Work instructions -> List each line in the entries that contains the word "mais", copying every such line in full.

Records shown ->
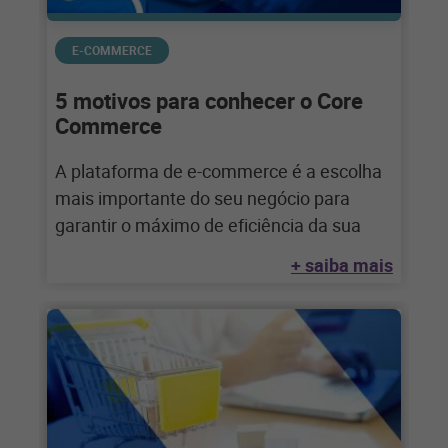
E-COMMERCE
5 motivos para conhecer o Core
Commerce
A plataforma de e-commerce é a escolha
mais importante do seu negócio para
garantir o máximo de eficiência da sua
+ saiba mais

==

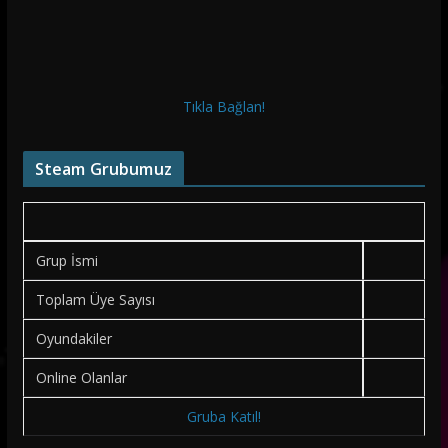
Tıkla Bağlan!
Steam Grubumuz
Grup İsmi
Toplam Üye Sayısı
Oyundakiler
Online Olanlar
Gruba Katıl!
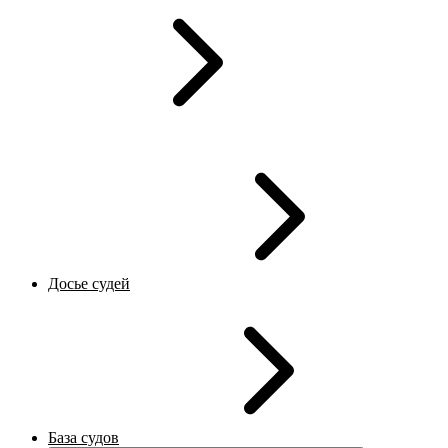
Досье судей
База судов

Solution for this problem ->
mais importante do seu negócio para
+ saiba mais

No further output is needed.